WORK TO BE COMPLETED
Could you count how many lines of the data include "linejoin" and answer with the number only?

RECORDS SHOWN
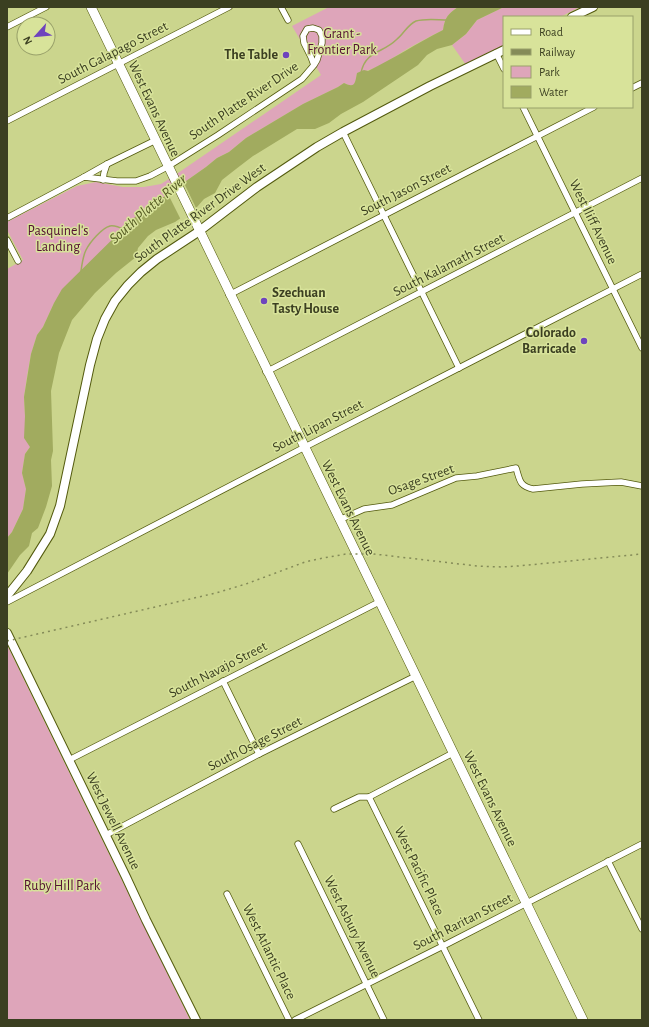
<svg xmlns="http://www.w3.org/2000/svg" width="649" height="1027" font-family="'Alegreya Sans',sans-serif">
  <rect width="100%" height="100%" fill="#cbd58d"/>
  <g fill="#dea5ba">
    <path d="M329,7H458C448,14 445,17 443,30C431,36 419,42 407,49C391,59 376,70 357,73C355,83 356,89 344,83L338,87L303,104L246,138L229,152L217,158L206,167L172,191L54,303L43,327L37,335L31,354L27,376L24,397L25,416L30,447L25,454L22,473L26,489L23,509L12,532L7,538V269L23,260L7,230V222L77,186L96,182L123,187H144L161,184L178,173L321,75L292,26Z"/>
    <polygon points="504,7 580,7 560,17 504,17 504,45 466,65 452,45 466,34 477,20"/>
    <polygon points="7,645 190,1020 7,1020"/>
  </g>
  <path fill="#a1ab5f" d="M458,7H504L477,20L466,34L452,45L437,49L427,55L418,65L363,102L341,114L329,123L315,129H297L253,156L236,169L222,180L215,193L204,199L197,207L175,222L156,230L148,236L138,248L136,257L116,273L95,293L72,320L59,353L51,391L53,451L51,460L52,486L46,507L38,528L32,533L29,546L20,555L7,574V538L12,532L23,509L26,489L22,473L25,454L30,447L24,438L25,416L24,397L31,354L37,335L43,327L54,303L62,289L135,217L206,167L217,158L229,152L246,138L303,104L338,87L344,83C356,89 355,82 357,73L364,70L368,71C393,59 417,43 443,30C445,17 448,14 458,7Z"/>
  <polygon fill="#cbd58d" points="183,181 197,210 181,220 167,192"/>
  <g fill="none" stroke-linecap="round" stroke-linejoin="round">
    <g stroke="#a1ab5f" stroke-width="1.5">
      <path d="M361,73C365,51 383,53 396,40C404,34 407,25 416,21C426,18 438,20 448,20"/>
      <path d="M81,271C82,264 83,256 86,250C90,242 102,228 110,226C115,225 121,228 125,230"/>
    </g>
    <defs>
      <g id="street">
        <polyline points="281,7 288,20"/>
        <polyline points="7,27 46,7"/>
        <polyline points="496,53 504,69"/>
        <polyline points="632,88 642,83"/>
        <polyline points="523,107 642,348"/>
        <polyline points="7,121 229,7"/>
        <polyline points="343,132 459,368"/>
        <polyline points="84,177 107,164 154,141"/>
        <polyline points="103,180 104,173 107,164"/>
        <polyline points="7,218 84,177 117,181 136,181 150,176 167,167 218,135 302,79 314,65 317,60 322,43 322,36 319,30 313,28 307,29 303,36 304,43 311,57 314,65"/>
        <polyline points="7,240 18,261"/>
        <polyline points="229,295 594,107"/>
        <polyline points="266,372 642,178"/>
        <path d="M339,520L364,509L392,505L456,478L477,476L516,468C520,480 519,486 533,489L582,484L621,482L642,486"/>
        <polyline points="7,602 303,448 642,274"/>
        <polyline points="223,681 259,754"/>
        <polyline points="69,760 379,602"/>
        <polyline points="369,797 479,1020"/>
        <polyline points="334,809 359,797 369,797 453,753"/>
        <polyline points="106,835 259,754 416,676"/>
        <polyline points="298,844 384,1020"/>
        <polyline points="608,861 642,929"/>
        <polyline points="227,894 289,1020"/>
        <polyline points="295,1020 443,946 642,844"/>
      </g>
      <g id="secondary">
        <polyline points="572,17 593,7"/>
        <polyline points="7,596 27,571 50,534 60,506 90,365 97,339 105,319 115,301 128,285 141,272 157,259 198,232 257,187 317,147 343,132 430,86 504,50"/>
        <polyline points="7,633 126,877 146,920 196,1020"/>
      </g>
      <path id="primary" d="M91,7C197,230 306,452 415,674C471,789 526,905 583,1020"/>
    </defs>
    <use href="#street" stroke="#535a0e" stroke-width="7"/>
    <use href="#secondary" stroke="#535a0e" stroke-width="10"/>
    <use href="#primary" stroke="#535a0e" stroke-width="10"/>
    <use href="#street" stroke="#fff" stroke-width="5.5"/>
    <use href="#secondary" stroke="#fff" stroke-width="8"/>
    <use href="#primary" stroke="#fff" stroke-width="9"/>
    <polyline stroke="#848b58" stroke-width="1.5" stroke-dasharray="2 4" stroke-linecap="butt" points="7,641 216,593 246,584 305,562 318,559 346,554 374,554 477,566 502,567 518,566 642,554"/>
  </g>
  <g fill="#6e44bd" stroke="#d8e39a" stroke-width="1.5">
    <circle cx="286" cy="55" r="4"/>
    <circle cx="264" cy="301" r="4"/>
    <circle cx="584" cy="341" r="4"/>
  </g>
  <g text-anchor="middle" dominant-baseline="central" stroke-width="3" stroke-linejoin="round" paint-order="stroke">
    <g font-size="14" fill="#513" stroke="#d8e39a">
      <text x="342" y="34">Grant -<tspan x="342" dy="16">Frontier Park</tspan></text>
      <text x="58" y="231">Pasquinel's<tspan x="58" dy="16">Landing</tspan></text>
      <text x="62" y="886">Ruby Hill Park</text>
    </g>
    <g font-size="14" fill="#3b3f21" stroke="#d8e39a">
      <text transform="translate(113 53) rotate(-27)">South Galapago Street</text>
      <text transform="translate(244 101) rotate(-34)">South Platte River Drive</text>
      <text transform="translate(154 109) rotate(65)">West Evans Avenue</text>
      <text transform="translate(406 190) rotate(-27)">South Jason Street</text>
      <text transform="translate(200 213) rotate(-36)">South Platte River Drive West</text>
      <text transform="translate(593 222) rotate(64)">West Iliff Avenue</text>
      <text transform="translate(449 265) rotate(-27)">South Kalamath Street</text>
      <text transform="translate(318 426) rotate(-27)">South Lipan Street</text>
      <text transform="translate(421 480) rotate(-20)">Osage Street</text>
      <text transform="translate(348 508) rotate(64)">West Evans Avenue</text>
      <text transform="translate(218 670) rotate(-27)">South Navajo Street</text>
      <text transform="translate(255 744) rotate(-27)">South Osage Street</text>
      <text transform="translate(490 799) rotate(64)">West Evans Avenue</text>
      <text transform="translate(113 821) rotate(64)">West Jewell Avenue</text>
      <text transform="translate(419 871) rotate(64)">West Pacific Place</text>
      <text transform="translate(463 922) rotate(-27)">South Raritan Street</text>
      <text transform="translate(352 927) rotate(64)">West Asbury Avenue</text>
      <text transform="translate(269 952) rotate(64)">West Atlantic Place</text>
    </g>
    <g font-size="14" font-weight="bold" fill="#3b3f21" stroke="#d8e39a" text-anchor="end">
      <text x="278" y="55">The Table</text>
      <text x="272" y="293" text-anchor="start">Szechuan<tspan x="272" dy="16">Tasty House</tspan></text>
      <text x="576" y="333">Colorado<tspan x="576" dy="16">Barricade</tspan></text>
    </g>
    <g font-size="15" font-style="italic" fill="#555b23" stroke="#d8e39a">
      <text transform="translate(148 209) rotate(-41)">South Platte River</text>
    </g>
  </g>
  <rect width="649" height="1027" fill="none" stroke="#3b3f21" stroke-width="16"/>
  <rect x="503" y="16" width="130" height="92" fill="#d8e39a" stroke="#99a16a"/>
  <rect x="511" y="29" width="20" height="6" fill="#ffffff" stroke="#99a16a"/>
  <text x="539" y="36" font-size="12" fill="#3b3f21">Road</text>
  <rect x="511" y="49" width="20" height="6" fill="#848b58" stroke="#99a16a"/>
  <text x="539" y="56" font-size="12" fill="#3b3f21">Railway</text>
  <rect x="511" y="66" width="20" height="12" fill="#dea5ba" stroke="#99a16a"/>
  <text x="539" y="76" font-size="12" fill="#3b3f21">Park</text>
  <rect x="511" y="86" width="20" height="12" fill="#a1ab5f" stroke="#99a16a"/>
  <text x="539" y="96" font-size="12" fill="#3b3f21">Water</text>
  <g transform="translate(36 36) rotate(243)"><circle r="19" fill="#d8e39a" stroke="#99a16a"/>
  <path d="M0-3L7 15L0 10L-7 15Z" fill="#6e44bd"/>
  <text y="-6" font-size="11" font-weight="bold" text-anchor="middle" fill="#3b3f21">N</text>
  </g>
</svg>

SOLVED PROBLEM
2